---------- Input data
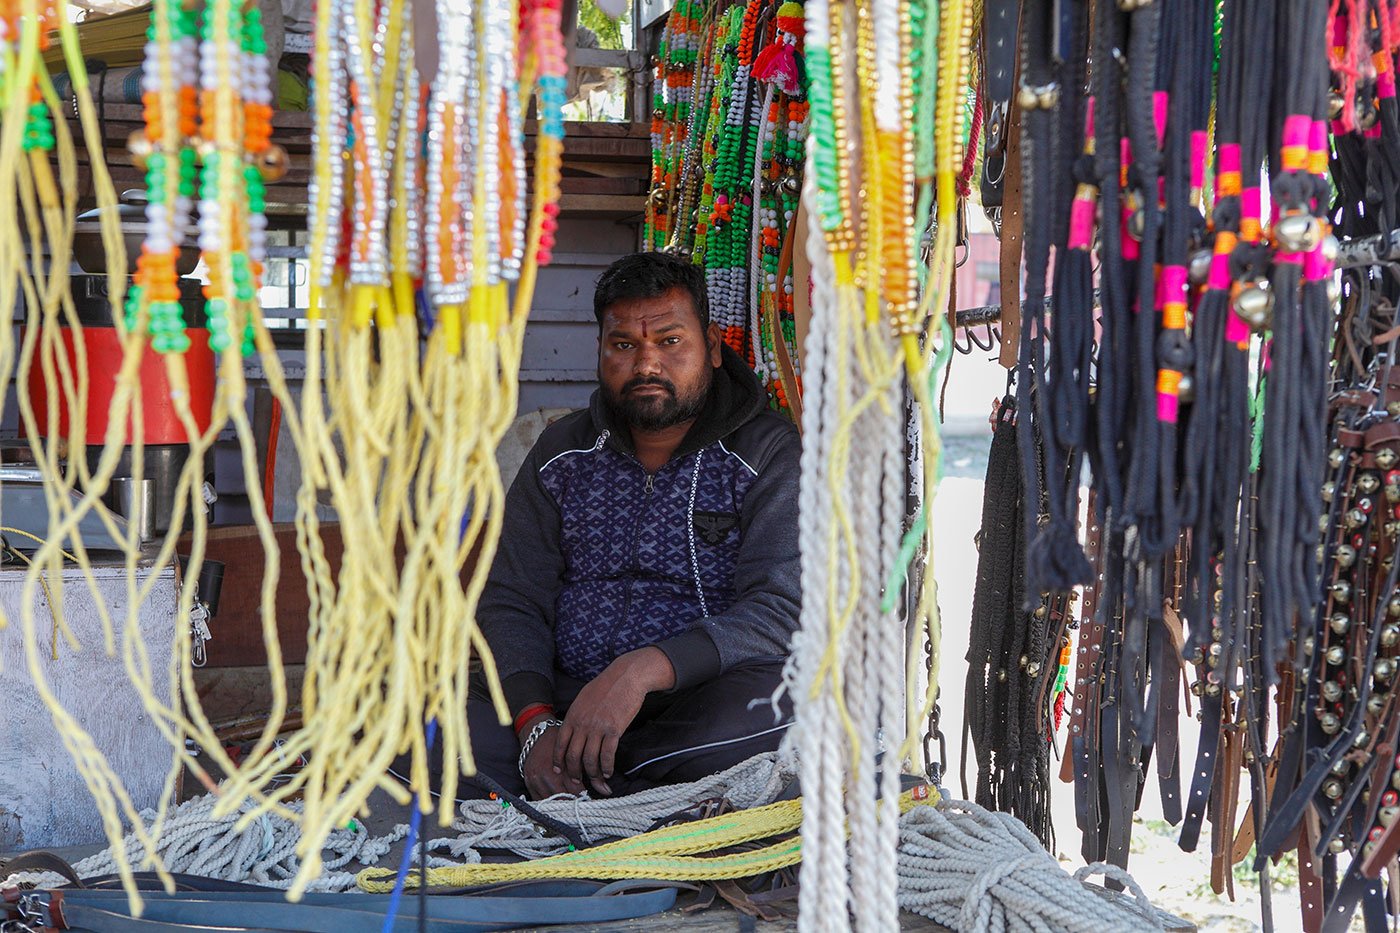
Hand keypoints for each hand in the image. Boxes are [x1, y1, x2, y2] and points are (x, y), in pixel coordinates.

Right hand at [518, 716, 582, 797]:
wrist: (537, 735)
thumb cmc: (558, 742)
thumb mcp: (573, 752)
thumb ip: (583, 768)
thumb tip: (600, 785)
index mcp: (561, 767)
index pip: (576, 790)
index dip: (585, 797)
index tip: (590, 800)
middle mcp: (546, 776)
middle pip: (564, 799)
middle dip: (574, 803)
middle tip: (583, 804)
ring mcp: (536, 781)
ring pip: (551, 802)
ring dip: (562, 804)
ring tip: (571, 805)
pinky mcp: (528, 783)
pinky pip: (539, 800)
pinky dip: (549, 802)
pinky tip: (557, 801)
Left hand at [553, 647, 675, 795]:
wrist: (626, 676)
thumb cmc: (606, 685)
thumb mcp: (583, 698)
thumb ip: (577, 715)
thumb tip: (573, 729)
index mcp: (573, 716)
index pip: (560, 744)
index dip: (558, 761)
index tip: (559, 771)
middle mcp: (582, 724)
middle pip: (573, 756)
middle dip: (574, 773)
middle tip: (578, 782)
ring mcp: (597, 728)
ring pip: (590, 759)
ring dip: (592, 774)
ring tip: (597, 781)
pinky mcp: (614, 730)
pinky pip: (607, 755)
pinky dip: (607, 767)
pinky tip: (608, 772)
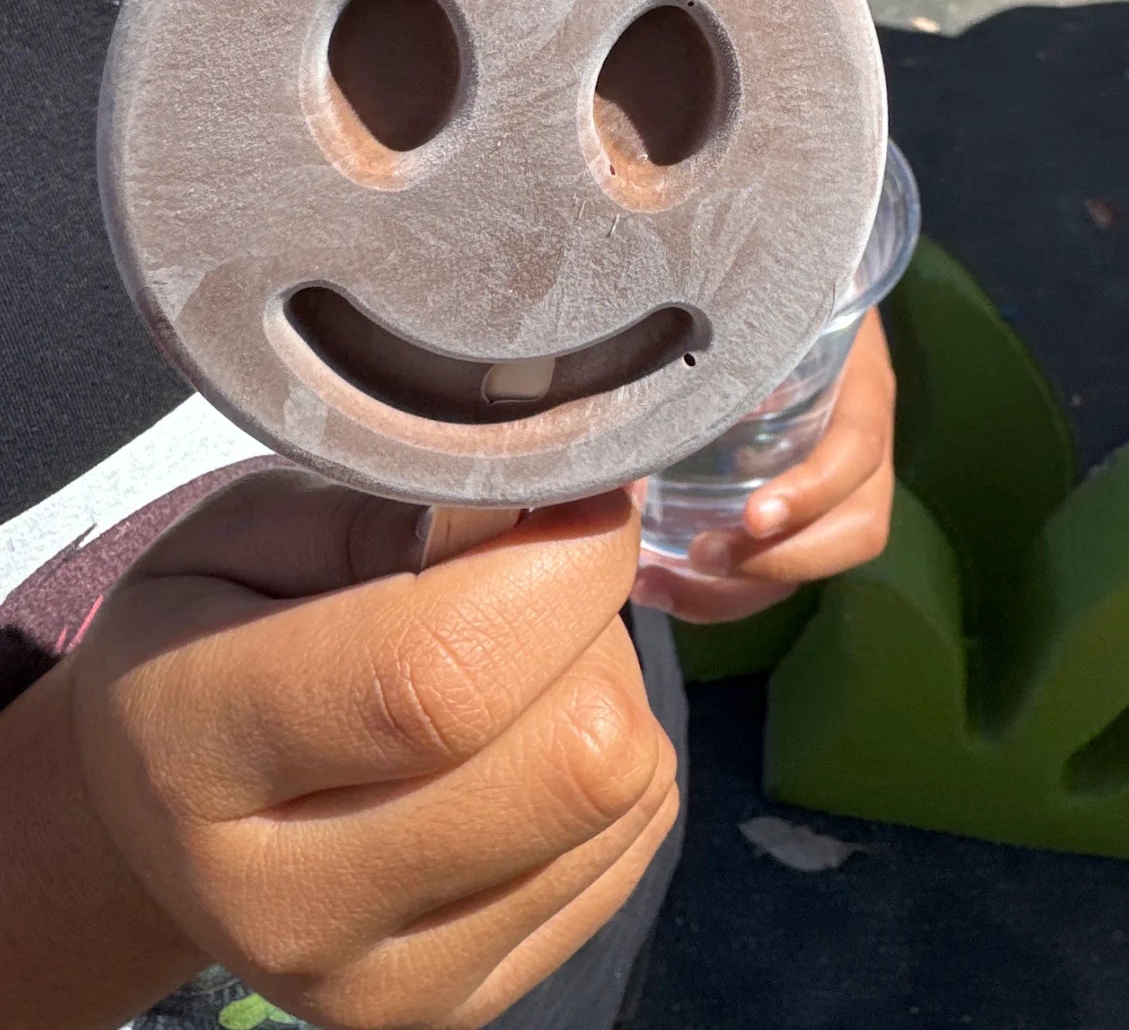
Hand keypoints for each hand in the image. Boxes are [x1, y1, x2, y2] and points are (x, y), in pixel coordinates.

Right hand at [39, 471, 674, 1029]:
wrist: (150, 816)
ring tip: (507, 667)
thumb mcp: (251, 527)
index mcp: (202, 753)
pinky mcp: (458, 1007)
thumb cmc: (208, 629)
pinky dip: (609, 769)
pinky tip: (519, 740)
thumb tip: (549, 499)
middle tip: (525, 583)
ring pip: (622, 795)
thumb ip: (391, 510)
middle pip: (574, 754)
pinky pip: (632, 847)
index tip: (585, 496)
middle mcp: (287, 906)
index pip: (447, 672)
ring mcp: (380, 985)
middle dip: (590, 630)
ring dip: (603, 694)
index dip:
--------------------
What the task asks — The reply should hold only the lines from the first line of the records above through the line containing "pinky tip: (608, 772)", copied exactly and without pictures.

Result —
Hand keypoints for each hand in the image. Boxes are [x1, y1, x2, y2] and points are (x, y), in pixel coordinates.

Right hand at [518, 716, 582, 797]:
wrist: (537, 735)
thumb cmc: (558, 742)
thumb mcp: (573, 752)
thumb ip: (583, 768)
thumb tip: (600, 785)
index mcp: (561, 767)
index pip: (576, 790)
index dip: (585, 797)
index tip: (590, 800)
middle mcp: (546, 776)
middle pip: (564, 799)
middle dip: (574, 803)
middle tip: (583, 804)
ring mcp: (536, 781)
ring pip: (551, 802)
ring dip: (562, 804)
ring tip: (571, 805)
pinky mcp: (528, 783)
pinky pip: (539, 800)
pinky dip: (549, 802)
pinky tip: (557, 801)
Left hand at [553, 647, 675, 795]:
wrist: (626, 676)
thumb cmc: (606, 685)
thumb mcp: (583, 698)
thumb ip: (577, 715)
thumb tip: (573, 729)
index mcp: (573, 716)
index pip: (560, 744)
index dip: (558, 761)
index tip: (559, 771)
middle mcp: (582, 724)
middle pip: (573, 756)
middle dip: (574, 773)
middle tip: (578, 782)
ring mcp: (597, 728)
ring pip: (590, 759)
ring dip: (592, 774)
ring tip: (597, 781)
pinky mcp: (614, 730)
pinky pip: (607, 755)
pinky dip: (607, 767)
pinky tip: (608, 772)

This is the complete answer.